Ich erinnere mich noch, wie ich mich fühlte, als ich vor 26 Jahren in die Schweiz kam. Plötzlich wurde ich mir meiner Hautfarbe sehr bewusst. Ich bin Araberin mit jemenitischen und ägyptischen Wurzeln, und nie zuvor hatte ich auch nur einen zweiten Gedanken an meine Hautfarbe, an Bronze oder Hellbraun, verschwendet. Tatsächlich war ich stolz auf mein Aussehen. Vielleicht finden Sie es seltsam, hier das Wort "Stolz" zu lesen. Aber ich bin in einer liebevollen Familie aufgewachsen – in einer Familie, die mir das Gefühl gab, dass ich sowohl wertvoll als auch schön bin. Dieses Gefühl blieb mir erhalten, als ich mit einem Fulbright-Stipendium nach Washington, DC, zog, um dort einen Master-Abschluss zu machen. Dort lebte ich in einem multikulturellen Kontext und fühlte mich anerkannt. Ich merkte auch, dass mich unter anderem meine Hautfarbe irgendwie "exotisch" machte, was mich als junge, alleinstehende Frau sehr beliebt machte.

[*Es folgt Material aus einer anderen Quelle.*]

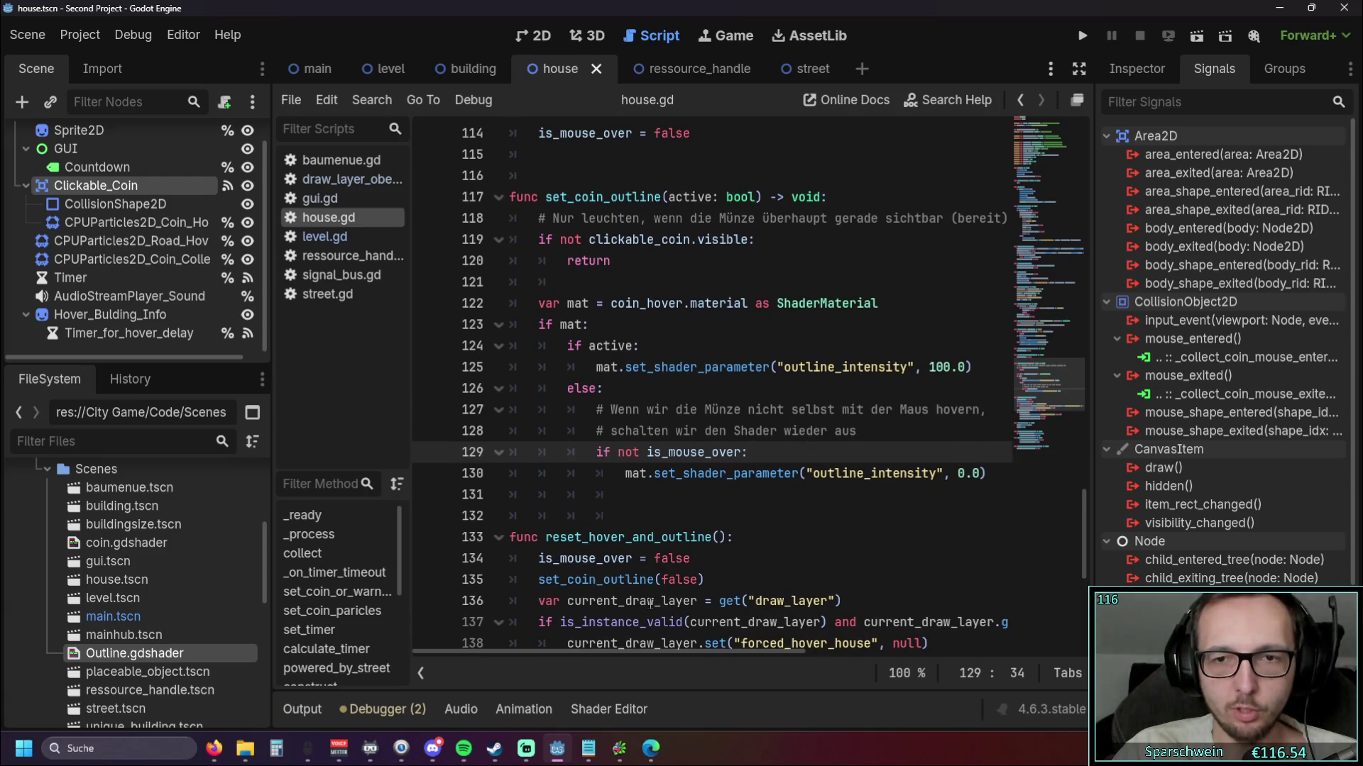
pyautogui.moveTo(601, 650); pyautogui.dragTo(638, 650)
pyautogui.moveTo(864, 367); pyautogui.dragTo(880, 367)
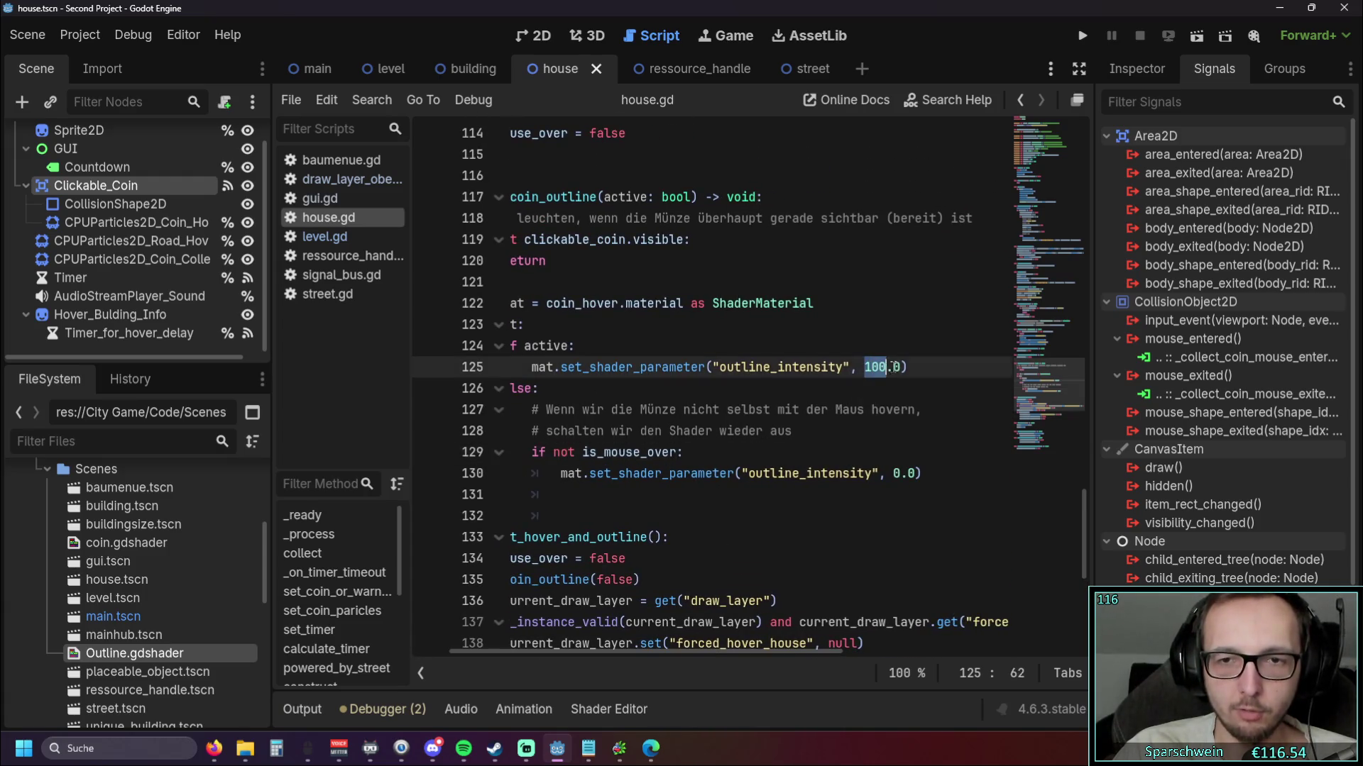
pyautogui.write('1')
pyautogui.click(765, 431)
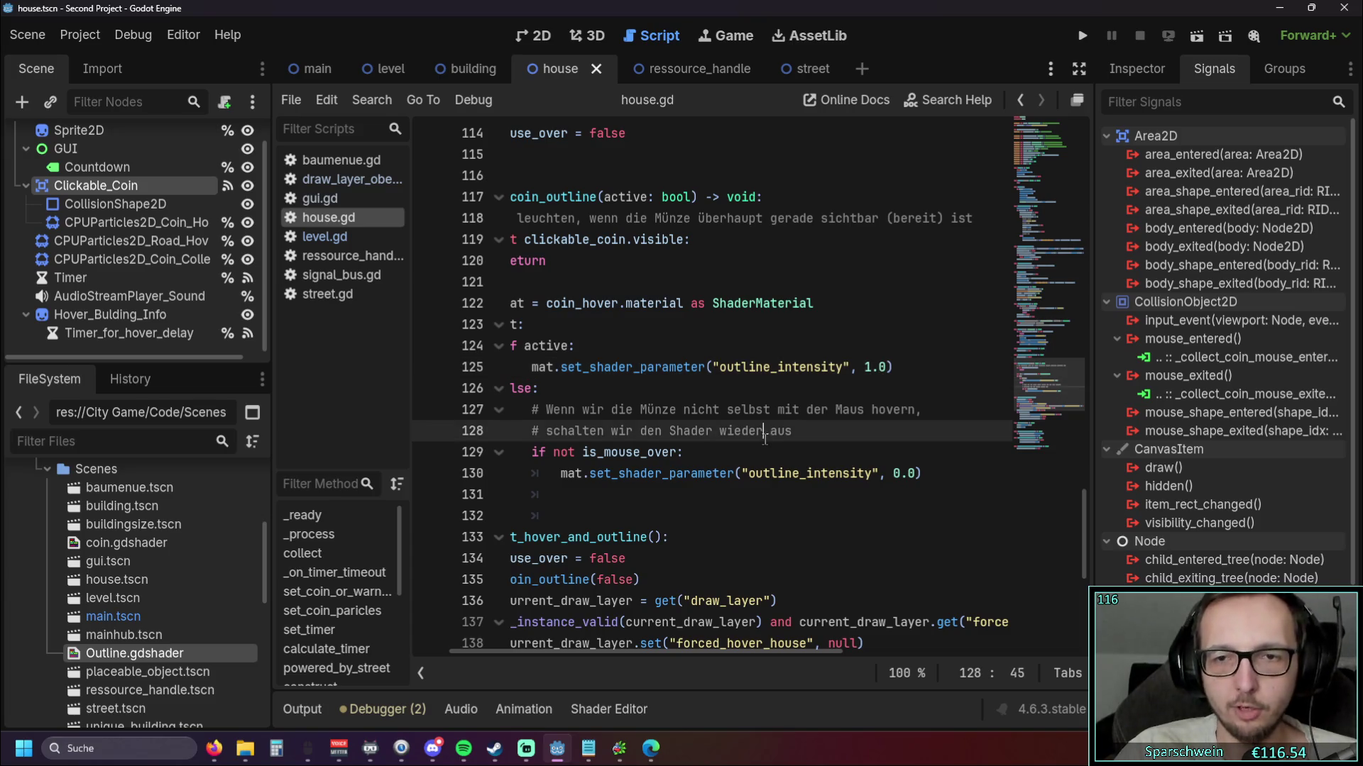
# Delete the shader outline block (lines 122–132) from set_coin_outline
pyautogui.moveTo(719, 653); pyautogui.dragTo(681, 652)
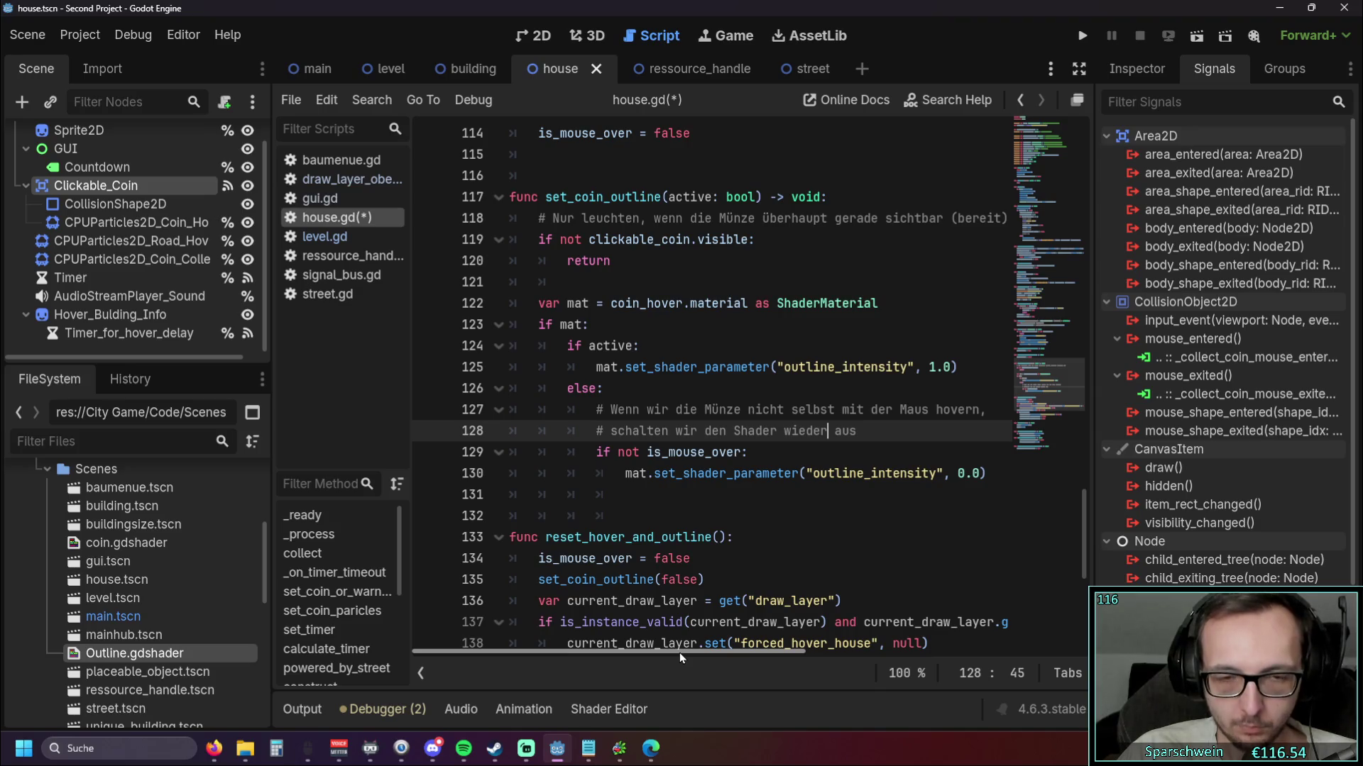
pyautogui.moveTo(679, 652); pyautogui.dragTo(616, 645)
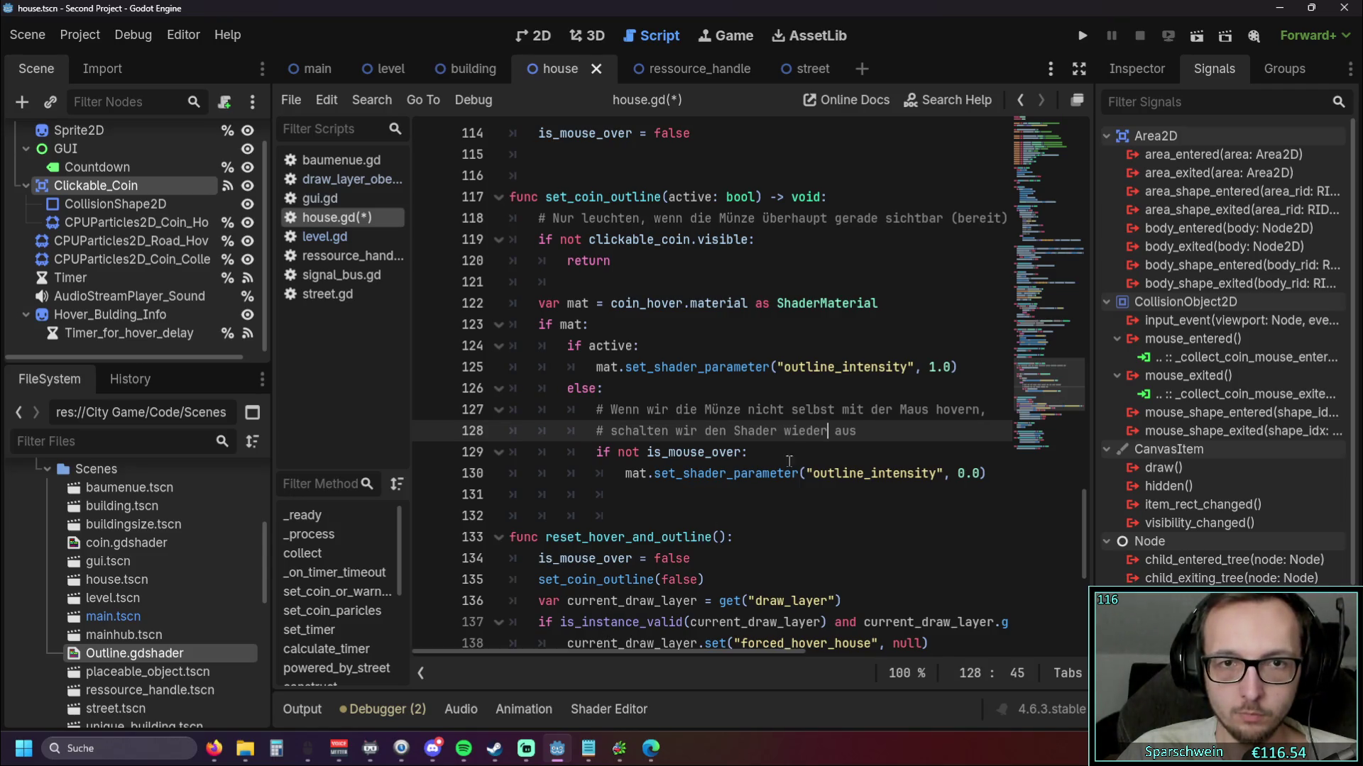
pyautogui.scroll(-1, 776, 467)
pyautogui.scroll(2, 702, 473)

In der Schweiz war es nicht die Tatsache, dass man mich nicht anerkannte, die mir meine Hautfarbe bewusst machte. Mein Mann und ich tendierten dazu, mit Schweizern zu leben und Kontakte zu knüpfen, die so waren wie wir: gebildete Menschen mit Berufen, die sie in direkten Kontakt mit der Welt um sich herum brachten. Unsere Nachbarn seit fast zwei Jahrzehnten sind offen und einnehmend. Mit einigen pflege ich enge und herzliche Beziehungen. Es ging also nicht um Wertschätzung. Was mich vielmehr auf meine Hautfarbe aufmerksam machte, war das Gefühl, dass ich mich durch sie von den anderen abhob. Das, was mir das Gefühl gab, anders zu sein, war also nicht ein tatsächlich erniedrigendes Bild, welches mir vonseiten der Gesellschaft vermittelt wurde, sondern bloß die Tatsache, in einer rein weißen Gesellschaft "farbig" zu sein. Es hat eine Weile gedauert, bis ich mich mit diesem Gefühl des Unbehagens gegenüber meiner Hautfarbe auseinandergesetzt habe: um seine Wurzeln zu erkennen und das Wissen zu verinnerlichen, dass "anders sein" nicht "weniger zu sein" bedeutet und um einmal mehr zu der Überzeugung zu gelangen, dass eben dies meine Hautfarbe ist und dass sie schön ist.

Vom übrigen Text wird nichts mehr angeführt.